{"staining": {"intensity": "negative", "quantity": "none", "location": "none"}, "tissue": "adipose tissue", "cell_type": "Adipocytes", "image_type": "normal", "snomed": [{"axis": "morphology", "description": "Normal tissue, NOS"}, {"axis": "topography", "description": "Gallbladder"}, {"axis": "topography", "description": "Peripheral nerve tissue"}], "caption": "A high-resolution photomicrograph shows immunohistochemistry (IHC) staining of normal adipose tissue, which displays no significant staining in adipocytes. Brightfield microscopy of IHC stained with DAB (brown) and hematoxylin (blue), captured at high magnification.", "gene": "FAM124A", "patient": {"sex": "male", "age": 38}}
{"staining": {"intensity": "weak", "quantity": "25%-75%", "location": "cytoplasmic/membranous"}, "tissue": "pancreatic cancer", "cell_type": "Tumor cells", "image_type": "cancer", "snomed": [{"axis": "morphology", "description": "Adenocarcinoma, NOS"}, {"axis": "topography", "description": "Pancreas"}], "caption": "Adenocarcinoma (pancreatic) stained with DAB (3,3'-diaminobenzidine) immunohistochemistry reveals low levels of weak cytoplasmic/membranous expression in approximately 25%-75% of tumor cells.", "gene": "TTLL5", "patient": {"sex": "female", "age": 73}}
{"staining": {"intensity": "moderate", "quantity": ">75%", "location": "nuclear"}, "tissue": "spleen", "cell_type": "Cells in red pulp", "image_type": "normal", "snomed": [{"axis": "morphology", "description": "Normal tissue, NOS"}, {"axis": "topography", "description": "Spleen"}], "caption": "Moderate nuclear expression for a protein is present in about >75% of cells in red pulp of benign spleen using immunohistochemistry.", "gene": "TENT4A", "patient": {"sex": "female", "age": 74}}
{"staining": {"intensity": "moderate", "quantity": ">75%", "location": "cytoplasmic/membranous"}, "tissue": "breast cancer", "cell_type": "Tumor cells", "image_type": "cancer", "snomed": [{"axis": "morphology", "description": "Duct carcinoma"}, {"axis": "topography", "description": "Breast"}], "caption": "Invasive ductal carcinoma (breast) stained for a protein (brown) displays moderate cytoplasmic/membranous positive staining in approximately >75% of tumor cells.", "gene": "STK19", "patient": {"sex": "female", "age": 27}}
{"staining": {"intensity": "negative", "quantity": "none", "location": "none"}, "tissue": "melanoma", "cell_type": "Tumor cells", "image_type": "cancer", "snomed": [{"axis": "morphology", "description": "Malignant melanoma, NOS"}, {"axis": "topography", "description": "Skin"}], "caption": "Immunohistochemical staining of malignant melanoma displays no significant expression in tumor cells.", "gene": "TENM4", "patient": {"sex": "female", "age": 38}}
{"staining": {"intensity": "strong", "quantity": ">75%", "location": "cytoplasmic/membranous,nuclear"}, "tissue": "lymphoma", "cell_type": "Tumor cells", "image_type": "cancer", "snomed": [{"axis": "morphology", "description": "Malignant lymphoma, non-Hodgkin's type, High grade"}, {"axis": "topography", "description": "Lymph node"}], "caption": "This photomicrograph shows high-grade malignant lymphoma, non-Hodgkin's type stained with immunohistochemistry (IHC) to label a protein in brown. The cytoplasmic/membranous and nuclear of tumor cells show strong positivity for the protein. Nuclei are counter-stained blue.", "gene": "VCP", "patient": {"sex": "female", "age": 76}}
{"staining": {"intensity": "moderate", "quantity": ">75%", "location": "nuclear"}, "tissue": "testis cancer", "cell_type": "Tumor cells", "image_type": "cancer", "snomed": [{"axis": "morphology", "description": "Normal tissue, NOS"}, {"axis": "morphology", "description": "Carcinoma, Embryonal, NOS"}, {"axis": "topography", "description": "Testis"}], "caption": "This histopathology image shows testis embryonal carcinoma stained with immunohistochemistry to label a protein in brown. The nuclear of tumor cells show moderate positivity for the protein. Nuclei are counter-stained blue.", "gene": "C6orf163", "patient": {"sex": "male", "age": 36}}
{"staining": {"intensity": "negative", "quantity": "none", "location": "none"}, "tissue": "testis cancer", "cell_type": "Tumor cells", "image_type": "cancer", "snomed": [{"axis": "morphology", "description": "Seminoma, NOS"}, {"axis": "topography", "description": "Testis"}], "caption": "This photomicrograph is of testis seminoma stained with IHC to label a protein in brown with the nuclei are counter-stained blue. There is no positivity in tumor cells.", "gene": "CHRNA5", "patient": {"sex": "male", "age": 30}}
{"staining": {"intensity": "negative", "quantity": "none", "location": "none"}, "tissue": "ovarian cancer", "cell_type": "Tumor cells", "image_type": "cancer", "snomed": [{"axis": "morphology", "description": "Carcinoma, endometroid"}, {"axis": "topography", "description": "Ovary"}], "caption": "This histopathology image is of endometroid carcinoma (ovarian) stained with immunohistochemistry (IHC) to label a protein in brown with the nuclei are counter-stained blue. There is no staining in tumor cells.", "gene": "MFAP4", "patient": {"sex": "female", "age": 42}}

▶ Your goal
Give the records again, exactly as they appear.

▶ Written reply
{"staining": {"intensity": "negative", "quantity": "none", "location": "none"}, "tissue": "adipose tissue", "cell_type": "Adipocytes", "image_type": "normal", "snomed": [{"axis": "morphology", "description": "Normal tissue, NOS"}, {"axis": "topography", "description": "Gallbladder"}, {"axis": "topography", "description": "Peripheral nerve tissue"}], "caption": "A high-resolution photomicrograph shows immunohistochemistry (IHC) staining of normal adipose tissue, which displays no significant staining in adipocytes. Brightfield microscopy of IHC stained with DAB (brown) and hematoxylin (blue), captured at high magnification.", "gene": "FAM124A", "patient": {"sex": "male", "age": 38}}
{"staining": {"intensity": "weak", "quantity": "25%-75%", "location": "cytoplasmic/membranous"}, "tissue": "pancreatic cancer", "cell_type": "Tumor cells", "image_type": "cancer", "snomed": [{"axis": "morphology", "description": "Adenocarcinoma, NOS"}, {"axis": "topography", "description": "Pancreas"}], "caption": "Adenocarcinoma (pancreatic) stained with DAB (3,3'-diaminobenzidine) immunohistochemistry reveals low levels of weak cytoplasmic/membranous expression in approximately 25%-75% of tumor cells.", "gene": "TTLL5", "patient": {"sex": "female", "age": 73}}
{"staining": {"intensity": "moderate", "quantity": ">75%", "location": "nuclear"}, "tissue": "spleen", "cell_type": "Cells in red pulp", "image_type": "normal", "snomed": [{"axis": "morphology", "description": "Normal tissue, NOS"}, {"axis": "topography", "description": "Spleen"}], "caption": "Moderate nuclear expression for a protein is present in about >75% of cells in red pulp of benign spleen using immunohistochemistry.", "gene": "TENT4A", "patient": {"sex": "female", "age": 74}}
{"staining": {"intensity": "moderate", "quantity": ">75%", "location": "cytoplasmic/membranous"}, "tissue": "breast cancer", "cell_type": "Tumor cells", "image_type": "cancer", "snomed": [{"axis": "morphology", "description": "Duct carcinoma"}, {"axis": "topography", "description": "Breast"}], "caption": "Invasive ductal carcinoma (breast) stained for a protein (brown) displays moderate cytoplasmic/membranous positive staining in approximately >75% of tumor cells.", "gene": "STK19", "patient": {"sex": "female", "age": 27}}
{"staining": {"intensity": "negative", "quantity": "none", "location": "none"}, "tissue": "melanoma", "cell_type": "Tumor cells", "image_type": "cancer", "snomed": [{"axis": "morphology", "description": "Malignant melanoma, NOS"}, {"axis": "topography", "description": "Skin"}], "caption": "Immunohistochemical staining of malignant melanoma displays no significant expression in tumor cells.", "gene": "TENM4", "patient": {"sex": "female", "age": 38}}
{"staining": {"intensity": "strong", "quantity": ">75%", "location": "cytoplasmic/membranous,nuclear"}, "tissue": "lymphoma", "cell_type": "Tumor cells", "image_type": "cancer", "snomed": [{"axis": "morphology", "description": "Malignant lymphoma, non-Hodgkin's type, High grade"}, {"axis": "topography", "description": "Lymph node"}], "caption": "This photomicrograph shows high-grade malignant lymphoma, non-Hodgkin's type stained with immunohistochemistry (IHC) to label a protein in brown. The cytoplasmic/membranous and nuclear of tumor cells show strong positivity for the protein. Nuclei are counter-stained blue.", "gene": "VCP", "patient": {"sex": "female", "age": 76}}
{"staining": {"intensity": "moderate", "quantity": ">75%", "location": "nuclear"}, "tissue": "testis cancer", "cell_type": "Tumor cells", "image_type": "cancer", "snomed": [{"axis": "morphology", "description": "Normal tissue, NOS"}, {"axis": "morphology", "description": "Carcinoma, Embryonal, NOS"}, {"axis": "topography", "description": "Testis"}], "caption": "This histopathology image shows testis embryonal carcinoma stained with immunohistochemistry to label a protein in brown. The nuclear of tumor cells show moderate positivity for the protein. Nuclei are counter-stained blue.", "gene": "C6orf163", "patient": {"sex": "male", "age": 36}}
{"staining": {"intensity": "negative", "quantity": "none", "location": "none"}, "tissue": "testis cancer", "cell_type": "Tumor cells", "image_type": "cancer", "snomed": [{"axis": "morphology", "description": "Seminoma, NOS"}, {"axis": "topography", "description": "Testis"}], "caption": "This photomicrograph is of testis seminoma stained with IHC to label a protein in brown with the nuclei are counter-stained blue. There is no positivity in tumor cells.", "gene": "CHRNA5", "patient": {"sex": "male", "age": 30}}
{"staining": {"intensity": "negative", "quantity": "none", "location": "none"}, "tissue": "ovarian cancer", "cell_type": "Tumor cells", "image_type": "cancer", "snomed": [{"axis": "morphology", "description": "Carcinoma, endometroid"}, {"axis": "topography", "description": "Ovary"}], "caption": "This histopathology image is of endometroid carcinoma (ovarian) stained with immunohistochemistry (IHC) to label a protein in brown with the nuclei are counter-stained blue. There is no staining in tumor cells.", "gene": "MFAP4", "patient": {"sex": "female", "age": 42}}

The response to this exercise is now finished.